BMKG sebelumnya menetapkan dua tingkat ancaman:
1. *SIAGA (0,5 – 3 meter)*: Manggarai Bagian Utara, Ngada Bagian Utara, Ende, Flores Timur, Jeneponto.
2. *WASPADA (<0,5 meter)*: Flores Timur, Bima, Dompu, Wajo.
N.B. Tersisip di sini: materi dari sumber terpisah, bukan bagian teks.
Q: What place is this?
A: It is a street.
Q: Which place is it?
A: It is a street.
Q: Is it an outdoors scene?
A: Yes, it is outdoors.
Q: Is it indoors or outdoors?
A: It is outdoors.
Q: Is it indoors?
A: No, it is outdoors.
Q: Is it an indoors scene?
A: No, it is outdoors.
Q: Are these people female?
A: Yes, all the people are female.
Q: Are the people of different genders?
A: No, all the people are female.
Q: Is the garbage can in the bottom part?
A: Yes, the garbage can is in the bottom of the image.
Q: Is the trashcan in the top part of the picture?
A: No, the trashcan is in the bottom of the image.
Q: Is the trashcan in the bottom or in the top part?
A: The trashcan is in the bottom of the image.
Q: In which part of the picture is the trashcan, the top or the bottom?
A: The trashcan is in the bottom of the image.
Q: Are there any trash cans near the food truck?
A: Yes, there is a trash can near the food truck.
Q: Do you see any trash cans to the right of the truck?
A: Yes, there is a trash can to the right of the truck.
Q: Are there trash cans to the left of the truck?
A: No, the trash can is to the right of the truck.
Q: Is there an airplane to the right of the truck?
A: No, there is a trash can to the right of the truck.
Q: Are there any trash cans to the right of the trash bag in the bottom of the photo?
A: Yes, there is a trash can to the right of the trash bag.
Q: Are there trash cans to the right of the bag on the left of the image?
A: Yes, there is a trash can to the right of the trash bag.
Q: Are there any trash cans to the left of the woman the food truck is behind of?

Hasil observasi tinggi muka laut mencatat gelombang tsunami dengan ketinggian bervariasi. Tertinggi tercatat di Maurole-Ende pada pukul 05.27 WIB setinggi 0,94 meter. Lokasi lain: Bulukumba 0,54 meter pukul 05.58 WIB, Pelabuhan Kewapante-Sikka 0,38 meter, Labuan Bajo 0,36 meter, Baubau 0,30 meter, Flores Timur 0,25 meter, Kolaka 0,23 meter, Sikka 0,20 meter, Dompu 0,17 meter, dan Bakalang-Alor 0,14 meter.
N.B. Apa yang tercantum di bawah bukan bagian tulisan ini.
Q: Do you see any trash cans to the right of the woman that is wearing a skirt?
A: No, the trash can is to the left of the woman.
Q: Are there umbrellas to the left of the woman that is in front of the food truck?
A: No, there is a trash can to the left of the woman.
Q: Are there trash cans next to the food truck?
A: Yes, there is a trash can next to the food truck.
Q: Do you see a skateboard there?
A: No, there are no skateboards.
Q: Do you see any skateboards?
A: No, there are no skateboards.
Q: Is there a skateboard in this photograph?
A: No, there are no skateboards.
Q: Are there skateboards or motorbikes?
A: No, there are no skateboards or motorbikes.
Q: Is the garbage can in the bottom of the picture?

Berdasarkan SOP, BMKG telah menyampaikan peringatan dini secara bertahap:
– *Peringatan Dini 1* pukul 05.00.39 WIB, 2 menit 16 detik setelah gempa
– *Peringatan Dini 2* pukul 05.09.56 WIB
– *Peringatan Dini 3* berisi update parameter dan hasil observasi tide gauge dirilis 4 kali, terakhir pukul 07.05.33 WIB
– *Peringatan Dini 4 (pengakhiran)* pukul 07.30.00 WIB, 2 jam 31 menit 37 detik setelah gempa

“Dengan memperhatikan kondisi terkini terkait hasil observasi tinggi muka laut di wilayah terdampak, tidak ada lagi kenaikan muka air laut signifikan yang membahayakan. Maka _PERINGATAN DINI TSUNAMI DINYATAKAN BERAKHIR_ pada pukul 07.30 WIB,” demikian rilis BMKG.

Pemutakhiran peta _shakemap_ menunjukkan gempa dirasakan:
1. VII MMI* di Aesesa Kabupaten Nagekeo, Riung Kabupaten Ngada, Kota Mbay. Kondisi: tiap-tiap orang keluar rumah, kerusakan ringan pada bangunan konstruksi baik.
2. VI MMI* di Wolowae Kabupaten Nagekeo, Kota Bajawa. Getaran dirasakan semua penduduk, kebanyakan terkejut dan lari keluar.
3. V MMI* di Kota Ende, Kota Borong, Kota Ruteng. Getaran dirasakan hampir semua penduduk, orang banyak terbangun.

Hingga pukul 07.07 WIB, BMKG mencatat 37 aktivitas gempa susulan (_aftershock_) dengan magnitudo M3,6 – M6,2. Satu di antaranya dirasakan masyarakat.

BMKG memastikan akan terus memonitor aktivitas gempa susulan dan ketinggian tsunami berdasarkan observasi tinggi muka laut.

Imbauan BMKG:
1. Tetap tenang dan tidak terpengaruh oleh isu yang tidak dapat dipertanggungjawabkan.
2. Menghindari bangunan yang retak atau rusak akibat gempa bumi.
3. Mewaspadai gempa bumi susulan yang masih terjadi.